Strongly worded advice that beef on the bone should be taken off the market - which stopped short of a ban - was issued by the Irish health minister Brian Cowen 48 hours after the move in Britain to remove unboned beef from the shelves.

Mr Cowen said he was acting following "the recent findings of the United Kingdom's advisory committee on BSE [bovine spongiform encephalopathy] and in the interests of public health". He stressed that the risk to consumers was considered "very low", but said butchers should still remove the backbone before putting beef on sale.

Until now successive Irish governments have insisted that their beef was safe and BSE-free and the move is certain to dismay Ireland's powerful farm organisations.

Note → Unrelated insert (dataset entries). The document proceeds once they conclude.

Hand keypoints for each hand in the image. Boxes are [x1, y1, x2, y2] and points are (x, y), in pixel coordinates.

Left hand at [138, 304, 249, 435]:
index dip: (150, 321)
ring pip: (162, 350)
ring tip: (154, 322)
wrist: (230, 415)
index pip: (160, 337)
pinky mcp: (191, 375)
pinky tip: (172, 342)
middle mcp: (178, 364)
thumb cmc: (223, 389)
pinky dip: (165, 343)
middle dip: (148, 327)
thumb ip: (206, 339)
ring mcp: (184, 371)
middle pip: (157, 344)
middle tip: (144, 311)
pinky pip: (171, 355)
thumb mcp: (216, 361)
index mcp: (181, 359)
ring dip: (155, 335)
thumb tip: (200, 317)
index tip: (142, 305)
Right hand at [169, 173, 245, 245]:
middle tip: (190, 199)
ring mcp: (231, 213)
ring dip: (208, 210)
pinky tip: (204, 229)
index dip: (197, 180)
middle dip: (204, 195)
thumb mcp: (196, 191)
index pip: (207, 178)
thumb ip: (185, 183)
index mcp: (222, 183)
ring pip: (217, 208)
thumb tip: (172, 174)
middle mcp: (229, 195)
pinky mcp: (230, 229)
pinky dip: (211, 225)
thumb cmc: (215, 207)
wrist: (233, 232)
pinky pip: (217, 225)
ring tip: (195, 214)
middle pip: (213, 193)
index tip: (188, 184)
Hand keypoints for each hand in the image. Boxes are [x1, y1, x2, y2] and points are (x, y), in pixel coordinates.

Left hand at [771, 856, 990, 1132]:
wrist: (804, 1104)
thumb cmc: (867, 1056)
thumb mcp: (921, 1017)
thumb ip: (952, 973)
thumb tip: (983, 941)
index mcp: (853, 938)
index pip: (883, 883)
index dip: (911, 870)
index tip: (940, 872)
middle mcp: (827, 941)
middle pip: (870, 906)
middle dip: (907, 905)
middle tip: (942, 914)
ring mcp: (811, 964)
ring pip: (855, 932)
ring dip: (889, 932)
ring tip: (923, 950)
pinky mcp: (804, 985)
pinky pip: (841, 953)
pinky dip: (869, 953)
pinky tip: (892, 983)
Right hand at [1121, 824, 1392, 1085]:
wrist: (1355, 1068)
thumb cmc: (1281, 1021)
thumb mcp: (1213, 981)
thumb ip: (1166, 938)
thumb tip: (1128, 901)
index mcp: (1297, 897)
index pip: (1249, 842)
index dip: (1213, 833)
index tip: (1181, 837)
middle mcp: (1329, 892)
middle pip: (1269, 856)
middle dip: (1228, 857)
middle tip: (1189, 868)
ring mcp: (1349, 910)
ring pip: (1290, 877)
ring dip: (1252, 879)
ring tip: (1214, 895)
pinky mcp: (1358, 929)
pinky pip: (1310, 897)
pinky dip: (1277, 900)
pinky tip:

The announcement came as Jack Cunningham, the Agriculture Minister, announced that the sale of beef on the bone would become illegal on 16 December. A consultation period will end on 12 December.

As the blockades at British ports continued, the Prime Minister warned that protesting beef farmers must stay within the law. But he failed to signal any new money which might help them over the latest crisis.

"We fully understand the distress and difficulties of farmers and we have been working to assist them," Mr Blair said at the launch at Waterloo station of the festivities for Britain's forthcoming presidency of the European Union. "The taxpayer will pay pounds 1.4bn this year in support of the British beef industry and of course we do everything we can to support them. It is essential, however, that the rule of law must be upheld."

But Mr Blair's official spokesman was underlining the Government's reluctance to dig ever-deeper into its pockets.

"The Government is keeping in touch with the issues," he said. "But as the Prime Minister made clear ... on Wednesday, there is no European pot of gold which we can go to."

He added that of the pounds 4bn spent in the United Kingdom in 1996-97 in connection with the Common Agriculture Policy, pounds 1.9bn had gone to the beef sectors, of which pounds 1.4bn went on spending related to BSE.

The warning came as it emerged that Paddy Ashdown, the Liberal Democrat leader, will today urge the Government to tap EU funds to help beef farmers at a meeting in Copenhagen of Europe's liberal party leaders.

In Cardiff yesterday, the Secretary of State for Wales, Ron Davies, held a 90-minute meeting with farmers' leaders who travelled from Holyhead and Fishguard to speak to him. Around 200 farmers and their wives crowded the steps of the Welsh Office when he emerged.

The Tory agriculture spokesman, Michael Jack, said the government should "come clean" over what it planned to do to help the farmers. "Playing hard and loose with the anxieties of anxious and desperate farmers is irresponsible government," he said. "The Government must also make clear where the money will come from to fund the package they propose. It must not be a rob-Peter-to-pay-Paul exercise. Any compensation package should be to the benefit of the hardest-pressed and not leave other areas out."

If farmers were to be given the money they are demanding the only source would be Europe. The Ministry of Agriculture, Fisheries and Food said pounds 980m was available to Britain under a scheme to compensate for the rise in the value of pounds 340m of which would come from the exchequer. But this would be deducted from payments by Europe to the Treasury.